Jeśli strefa euro nie znajdzie wspólnych rozwiązań, trudna sytuacja franka się pogorszy. - W tym tygodniu frank może się utrzymać na poziomie 3,58-3,60 zł - ocenia analityk DM BOŚ Marek Rogalski.
Ratunkiem dla posiadaczy kredytów w tej walucie może być szczyt euro landu - czyli spotkanie ministrów finansów krajów strefy euro we czwartek. Mają w Brukseli obradować między innymi na temat drugiego pakietu pomocowego dla Grecji. Spotkanie zwołał przewodniczący Rady Europejskiej Herman Van Rompuy. Powodem jest kryzys zadłużeniowy, a obrady mają znaleźć sposób na stabilizację euro oraz szczegółów nowego pakietu pomocowego dla Grecji. Gdyby udało się dojść do konkretnych ustaleń, obawy inwestorów mogły w końcu zmaleć. Wtedy przestaliby masowo kupować franka i złoto, co pozwoliłoby na spadek kursu franka oraz cen złota. Sytuacja odbija się też na innych walutach - przed godziną 13 euro kosztowało 4,04 zł, dolar - 2,88 zł, a frank - 3,52 zł.

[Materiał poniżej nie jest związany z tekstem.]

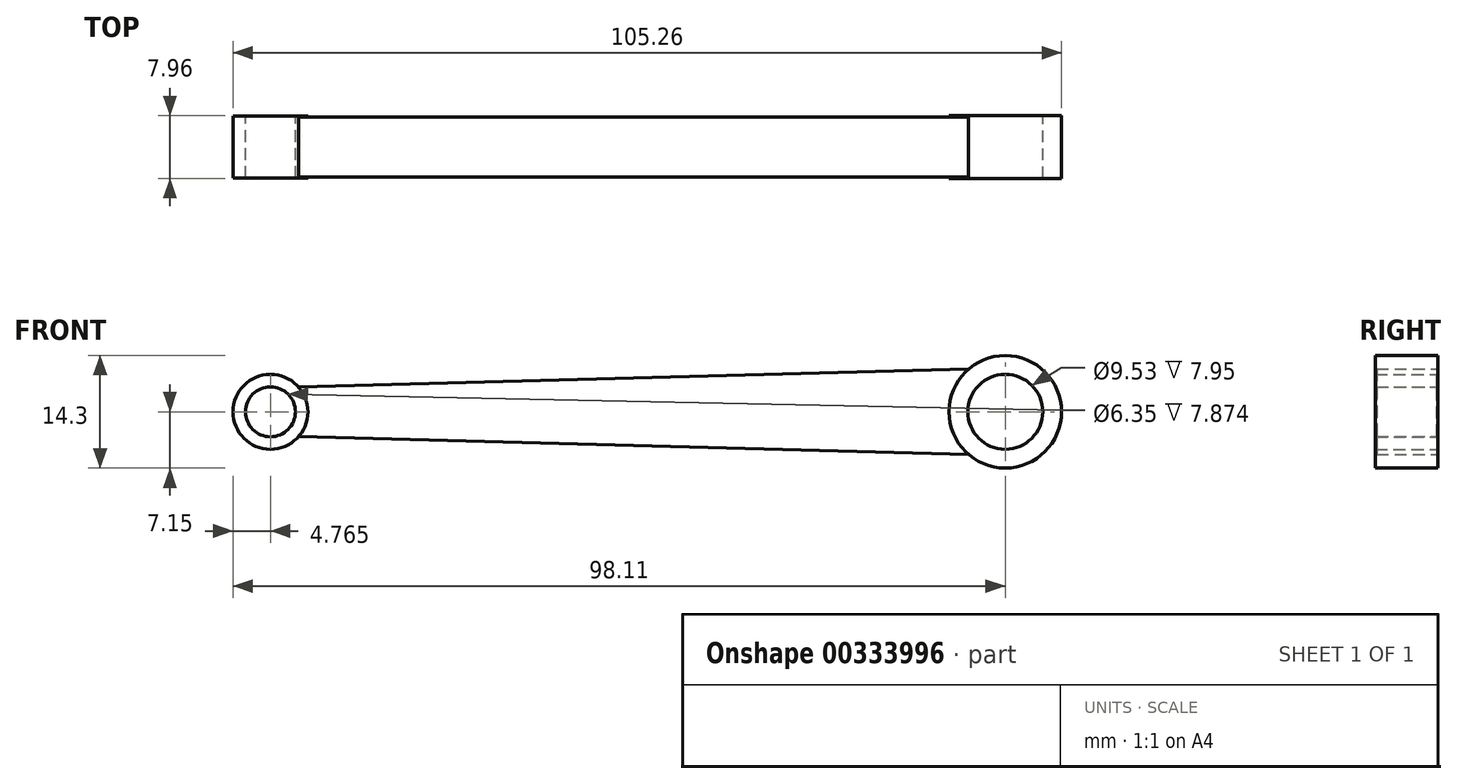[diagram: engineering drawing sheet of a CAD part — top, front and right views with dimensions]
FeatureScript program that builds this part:
annotation { "Feature Type Name" : "Feature", "Feature Type Description" : "" }
export const myFeature = defineFeature(function(context is Context, id is Id, definition is map)
    precondition{}
    {
        {
            var Q0;
            Q0=qCreatedBy(makeId("Front.planeOp"),FACE);
            var sketch = newSketch(context, id + "F0", { "sketchPlane" : qUnion([Q0])});
            skArc(sketch, "E0", {"start": v(-89.76, 3.14) * mm, "mid": v(-98.1, 0) * mm, "end": v(-89.76, -3.14) * mm});
            skArc(sketch, "E1", {"start": v(-4.67, -5.41) * mm, "mid": v(7.15, 0) * mm, "end": v(-4.67, 5.41) * mm});
            skCircle(sketch, "E2", {"center": v(-93.35, 0) * mm, "radius": 3.18 * mm});
            skCircle(sketch, "E3", {"center": v(0, 0) * mm, "radius": 4.76 * mm});
            skLineSegment(sketch, "E4", {"start": v(-89.76, 3.14) * mm, "end": v(-4.67, 5.41) * mm});
            skLineSegment(sketch, "E5.MirrorCS", {"start": v(-89.76, -3.14) * mm, "end": v(-4.67, -5.41) * mm});
            skLineSegment(sketch, "E6", {"start": v(-93.35, 0) * mm, "end": v(53.52, 0) * mm, "construction": true});
            skSolve(sketch);
        }
        {
            var Q0;
            Q0=makeQuery(id+"F0.imprint","IMPRINT",FACE,{"disambiguationData":[TD([[makeQuery(id+"F0.imprint","IMPRINT",EDGE,{"derivedFrom":sQuery(id+"F0.wireOp",EDGE,"E0")}),1.0]])]});
            extrude(context, id + "F1", {"entities" : qUnion([Q0]), "endBound" : BoundingType.SYMMETRIC, "depth" : 7.62 * mm});
        }
        {
            var Q0;
            Q0=qCreatedBy(makeId("Front.planeOp"),FACE);
            var sketch = newSketch(context, id + "F2", { "sketchPlane" : qUnion([Q0])});
            skCircle(sketch, "E7.0", {"center": v(0, 0) * mm, "radius": 4.76 * mm});
            skArc(sketch, "E8.0", {"start": v(-4.67, -5.41) * mm, "mid": v(7.15, 0) * mm, "end": v(-4.67, 5.41) * mm});
            skArc(sketch, "E9", {"start": v(-4.67, 5.41) * mm, "mid": v(-7.15, 0) * mm, "end": v(-4.67, -5.41) * mm});
            skSolve(sketch);
        }
        {
            var Q0;
            Q0 = qSketchRegion(id + "F2", true);
            extrude(context, id + "F3", {"entities" : qUnion([Q0]), "operationType" : NewBodyOperationType.ADD, "endBound" : BoundingType.SYMMETRIC, "depth" : 7.95 * mm});
        }
        {
            var Q0;
            Q0=qCreatedBy(makeId("Front.planeOp"),FACE);
            var sketch = newSketch(context, id + "F4", { "sketchPlane" : qUnion([Q0])});
            skCircle(sketch, "E10.0", {"center": v(-93.35, 0) * mm, "radius": 3.18 * mm});
            skArc(sketch, "E11.0", {"start": v(-89.76, 3.14) * mm, "mid": v(-98.1, 0) * mm, "end": v(-89.76, -3.14) * mm});
            skArc(sketch, "E12", {"start": v(-89.76, -3.14) * mm, "mid": v(-88.58, 0) * mm, "end": v(-89.76, 3.14) * mm});
            skSolve(sketch);
        }
        {
            var Q0;
            Q0 = qSketchRegion(id + "F4", true);
            extrude(context, id + "F5", {"entities" : qUnion([Q0]), "operationType" : NewBodyOperationType.ADD, "endBound" : BoundingType.SYMMETRIC, "depth" : 7.87 * mm});
        }
    });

Zgodnie z przewidywaniami druga pomoc dla Hellady ma sięgnąć sumy podobnej do tej pierwszej - 110 miliardów euro. Decyzji ciągle nie ma, ponieważ toczony jest spór o to, czy w pakiecie ratunkowym mają być uwzględnieni prywatni, a nie tylko publiczni, wierzyciele. Premier Grecji Jeorjos Papandreu apeluje o szybkie decyzje.
Kurs franka rośnie, ponieważ szwajcarska waluta się umacnia, zaś wartość złotówki pozostaje względnie stabilna. Główny ekonomista X-Trade Brokers Przemysław Kwiecień ocenił, że do tej pory złoty nie stracił specjalnie na wartości. - Ruchy na notowaniach euro do złotego nie były duże. Również umiarkowanie złoty stracił względem dolara - tłumaczył.

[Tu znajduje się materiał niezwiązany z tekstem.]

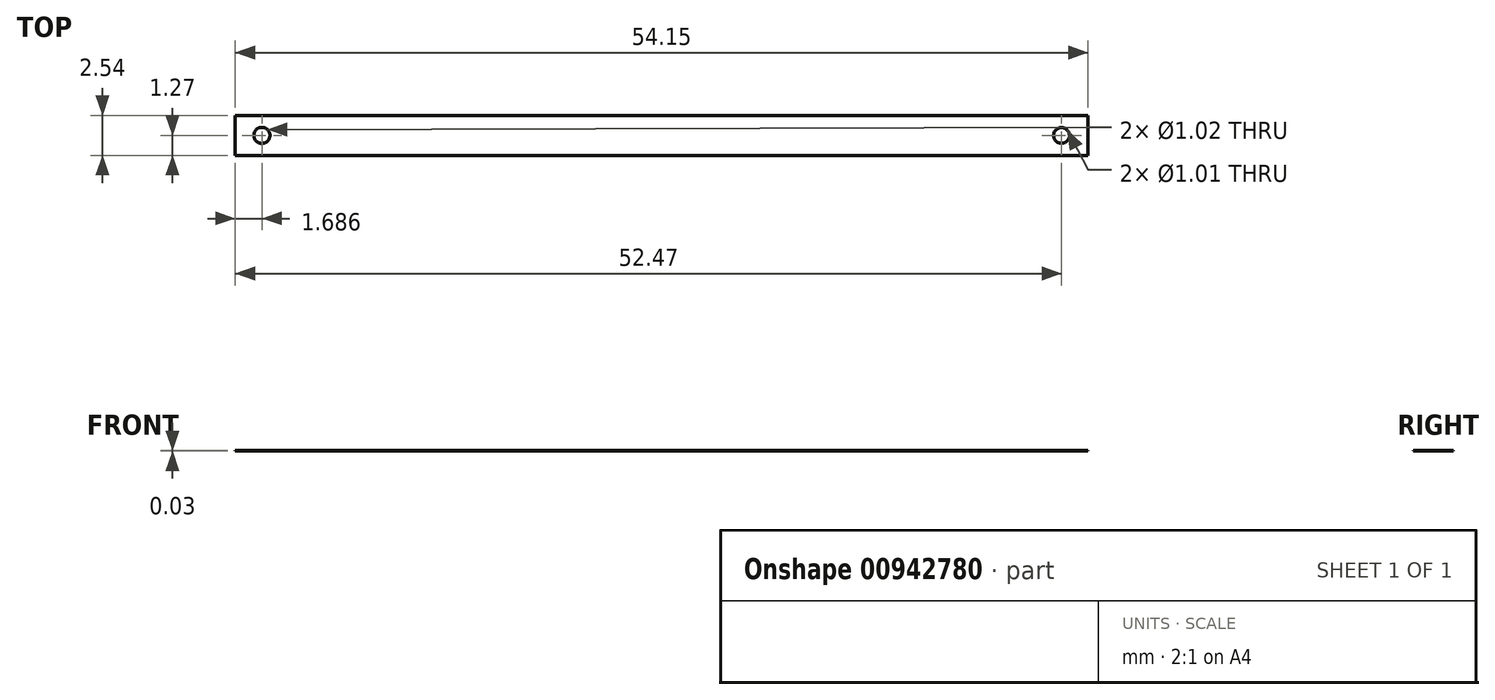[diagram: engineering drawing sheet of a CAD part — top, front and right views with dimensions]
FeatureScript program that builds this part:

W opinii ekonomisty, sytuacja z frankiem będzie zależała od tego, co uda się ustalić na czwartkowym szczycie strefy euro w Brukseli. - Na razie rynek niespecjalnie widzi szanse na sensowny kompromis ze strony polityków, a potrzebna jest bardzo duża konsekwencja w przekonaniu rynków finansowych, że politycy chcą ten kryzys rozwiązać. Do tej pory tego zabrakło i dlatego na rynku jest duża nerwowość - wyjaśnił.